Presented as a collaborative effort between the Scottish Parliament, Pittsburgh’s Andy Warhol Museum and the Carnegie UK Trust (the large portrait of Carnegie taking pride of place is making its UK debut), the exhibition gathers an interesting and freshly-curated cross-section of Warhol’s supposedly political work together. There are portraits in similar format to that of Nixon, including former West German chancellor Willy Brandt in a cigarette holder-flaunting, strangely movie star-like pose, and a 1976 diptych of Jimmy Carter commissioned by the Democratic National Committee to take his image to young voters, which leaves the eventual President looking iconically tense and pensive. From 1985 comes the bright and respectful Reigning Queens triptych, featuring the female monarchs of the Netherlands, Swaziland and the UK, while a late-period and typically multiple image of Lenin is contextualised as a homage to a fellow assassination attempt survivor.

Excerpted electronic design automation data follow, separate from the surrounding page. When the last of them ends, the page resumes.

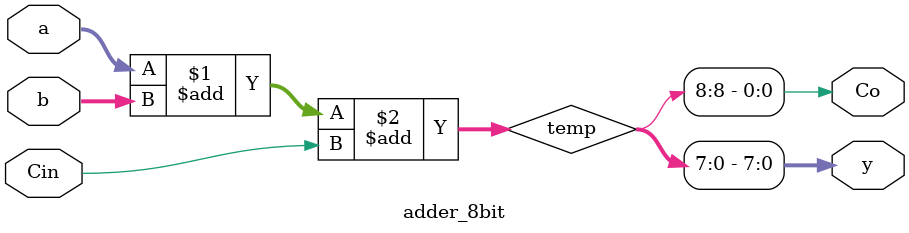
<source format=sv>
module adder_16bit(
    input  [15:0] a,
    input  [15:0] b,
    input         Cin,
    output [15:0] y,
    output        Co
);
    wire [7:0] sum0, sum1;
    wire c0, c1;

    // 8-bit adder instance for lower 8 bits
    adder_8bit adder0 (
        .a(a[7:0]),
        .b(b[7:0]),
        .Cin(Cin),
        .y(sum0),
        .Co(c0)
    );

    // 8-bit adder instance for upper 8 bits
    adder_8bit adder1 (
        .a(a[15:8]),
        .b(b[15:8]),
        .Cin(c0),
        .y(sum1),
        .Co(c1)
    );

    assign y = {sum1, sum0};
    assign Co = c1;

endmodule

module adder_8bit(
    input  [7:0] a,
    input  [7:0] b,
    input        Cin,
    output [7:0] y,
    output       Co
);
    wire [8:0] temp;

    assign temp = a + b + Cin;
    assign y = temp[7:0];
    assign Co = temp[8];

endmodule
</source>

Although there’s a rich variety of style here, Warhol’s attempts to tackle a subject directly – see his posters in support of endangered species campaigns or Joseph Beuys’ German Greens – aren’t as enthralling as the points at which he hangs back and observes it from a voyeuristic distance. See, for example, the iconoclastic pop recreations of the US dollar sign and the Russian hammer and sickle, his mock boxes of tinned soup and fruit passing judgement on art as capitalism, and the haunting Flash-November 22 series of manipulated images and teleprinter copy reports from the Kennedy assassination, restaging the event as a cinematic storyboard or a glossy magazine shoot.